Hollingsworth offered a cigarette and was refused. “Our information is extremely detailed on these points, for several subordinates sent continual reports on the fellow to the mother country, and through certain special contacts we were able to obtain copies. So another case comes to mind. Of a prominent Pow-wow leader, or maybe he’s an anarchist or whatever, who refuses to collaborate and is attempting to incite the workers to a revolution before the war is ended. This is against the policy of the great power who supplies arms. One fiery evening the leader makes a speech to some kind of Pow-wow council.” Hollingsworth sighed. “The speech is to the effect that they will lose the war unless the workers know that they are fighting for their own revolution and not for the promise of one. There is activity in the air, and who knows what is possible? The Balkan fellow apprised of the situation moves fast on orders from above. A couple of paid killers murder the particular leader and several of his companions two nights later, and forged documents are distributed showing that he too was an enemy agent.”

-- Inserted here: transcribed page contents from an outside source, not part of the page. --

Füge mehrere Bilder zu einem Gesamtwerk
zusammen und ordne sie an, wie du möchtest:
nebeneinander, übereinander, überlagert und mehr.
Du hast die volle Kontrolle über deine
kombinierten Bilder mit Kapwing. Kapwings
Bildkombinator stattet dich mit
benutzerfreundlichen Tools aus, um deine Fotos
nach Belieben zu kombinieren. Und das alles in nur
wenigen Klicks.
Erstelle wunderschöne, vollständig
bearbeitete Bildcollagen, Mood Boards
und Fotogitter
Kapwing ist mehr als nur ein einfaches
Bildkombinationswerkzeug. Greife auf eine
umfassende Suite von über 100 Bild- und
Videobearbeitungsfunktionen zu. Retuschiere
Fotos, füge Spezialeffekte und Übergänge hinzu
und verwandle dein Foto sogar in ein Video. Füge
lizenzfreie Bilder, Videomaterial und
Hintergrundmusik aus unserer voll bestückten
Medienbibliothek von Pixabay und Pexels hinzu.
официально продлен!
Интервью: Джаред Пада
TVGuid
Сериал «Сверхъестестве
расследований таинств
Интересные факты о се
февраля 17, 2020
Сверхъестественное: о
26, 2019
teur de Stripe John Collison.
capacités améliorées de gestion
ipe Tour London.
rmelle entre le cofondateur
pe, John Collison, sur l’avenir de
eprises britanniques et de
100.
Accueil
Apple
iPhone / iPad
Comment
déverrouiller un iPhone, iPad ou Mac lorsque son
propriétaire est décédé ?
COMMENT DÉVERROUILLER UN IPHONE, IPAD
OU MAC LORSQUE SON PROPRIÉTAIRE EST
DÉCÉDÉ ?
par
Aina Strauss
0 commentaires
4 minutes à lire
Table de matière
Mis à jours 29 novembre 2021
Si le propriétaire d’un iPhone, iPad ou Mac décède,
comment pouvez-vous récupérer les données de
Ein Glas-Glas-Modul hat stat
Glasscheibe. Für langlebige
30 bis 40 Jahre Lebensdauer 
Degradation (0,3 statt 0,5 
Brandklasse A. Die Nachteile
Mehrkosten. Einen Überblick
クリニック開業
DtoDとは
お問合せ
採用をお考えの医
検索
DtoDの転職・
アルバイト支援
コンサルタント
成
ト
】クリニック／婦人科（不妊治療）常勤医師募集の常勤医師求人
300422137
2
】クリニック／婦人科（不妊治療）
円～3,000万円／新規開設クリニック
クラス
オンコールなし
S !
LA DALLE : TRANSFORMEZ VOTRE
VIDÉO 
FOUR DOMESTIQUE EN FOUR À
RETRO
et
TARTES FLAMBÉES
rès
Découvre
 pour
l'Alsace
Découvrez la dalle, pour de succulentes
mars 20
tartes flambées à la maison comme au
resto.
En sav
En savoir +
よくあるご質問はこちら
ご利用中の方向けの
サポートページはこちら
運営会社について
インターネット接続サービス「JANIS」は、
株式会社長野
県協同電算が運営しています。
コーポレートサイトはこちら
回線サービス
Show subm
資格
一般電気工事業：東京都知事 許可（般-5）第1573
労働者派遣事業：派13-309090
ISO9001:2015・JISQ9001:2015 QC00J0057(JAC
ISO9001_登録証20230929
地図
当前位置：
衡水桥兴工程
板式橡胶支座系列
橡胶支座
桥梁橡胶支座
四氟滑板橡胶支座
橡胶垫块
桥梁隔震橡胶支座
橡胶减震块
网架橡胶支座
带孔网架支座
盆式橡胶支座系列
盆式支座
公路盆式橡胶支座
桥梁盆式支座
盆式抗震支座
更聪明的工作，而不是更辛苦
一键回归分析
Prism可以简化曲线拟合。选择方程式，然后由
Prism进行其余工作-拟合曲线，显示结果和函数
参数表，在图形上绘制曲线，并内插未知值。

“Workers bled,” Lannie said suddenly. Her voice was hollow
and resounded in the room. McLeod supported his elbow upon his hand and lit a cigarette.

“I’ve made a study,” Hollingsworth went on, “of this Balkan gentleman, and one has to admire his efficiency. Let me cite another case …”

But another was hardly to exhaust it. While my mind whirled and my reason grew leaden, incident tumbled upon incident, and forgery upon weapon, until arrests and murders, betrayals and slander, jumbled into an olio of secret inks, Magyar knives, and the swollen spider mesh of the Balkan gent. Hollingsworth ticked it off in a mild flat voice, a clerk reciting from his ledger, fingers extended one by one as Case Three, Item Four, and Subject Five were elaborated and folded back into the brief case again, until the first hand enumerated, he must employ the second, and Project Seven, Case Eight continued the list. With the expansion of the dossier, McLeod fought a rear-guard action, listening in silence to story after story while the perspiration gathered on his forehead and wet the front of his shirt, listening with such apparent patience that I was on the point of protesting myself, only to attack with all his resource on a detail I might have considered trivial. Lannie listened, her lips parted, her eyes bright, shaking her head and clucking her tongue, an audience animated beyond the expectation of any actor, attention given wholly to whoever was speaking.

“I come now,” Hollingsworth said, “to a special incident which attracted my attention when going through these files. It’s a minor problem I should say, but I found it of unusual interest. There is a young fellow who works in the field organization of the gentleman we have been talking about, a nice young fellow from all reports, but a little impractical. And after a year or so in which he’s up at the front and back again all the time, he begins to act in a manner which is very unusual. Our reports say that he goes around to everyone telling them things like this, ‘We are losing the war and it is all our fault. We are murdering innocent
men. The anarchists and the Pow-wow are genuine revolutionaries, but are we? That is what I ask.’ And it is amazing how little discretion the fellow has. Reports bombard his Balkan boss about what he is saying, and indeed he even says it to that very fellow himself.” Hollingsworth looked at each of us in turn, his pause manufacturing drama. “Orders come through. The young man is counterrevolutionary and must be eliminated. A simple enough case up to this point.” Gently Hollingsworth was rubbing the end of his nose with the eraser tip of the pencil. “What does the boss do? Something one might say is unforeseen, judging him on his past actions. He doesn’t kill the young man. He hides him away in a secret place, and sends in a false report. A very unusual action. So unusual that he almost gets away with it. But somehow he’s found out, and then he’s told in no mistakable terms that if the young man isn’t disposed of, he himself will be.”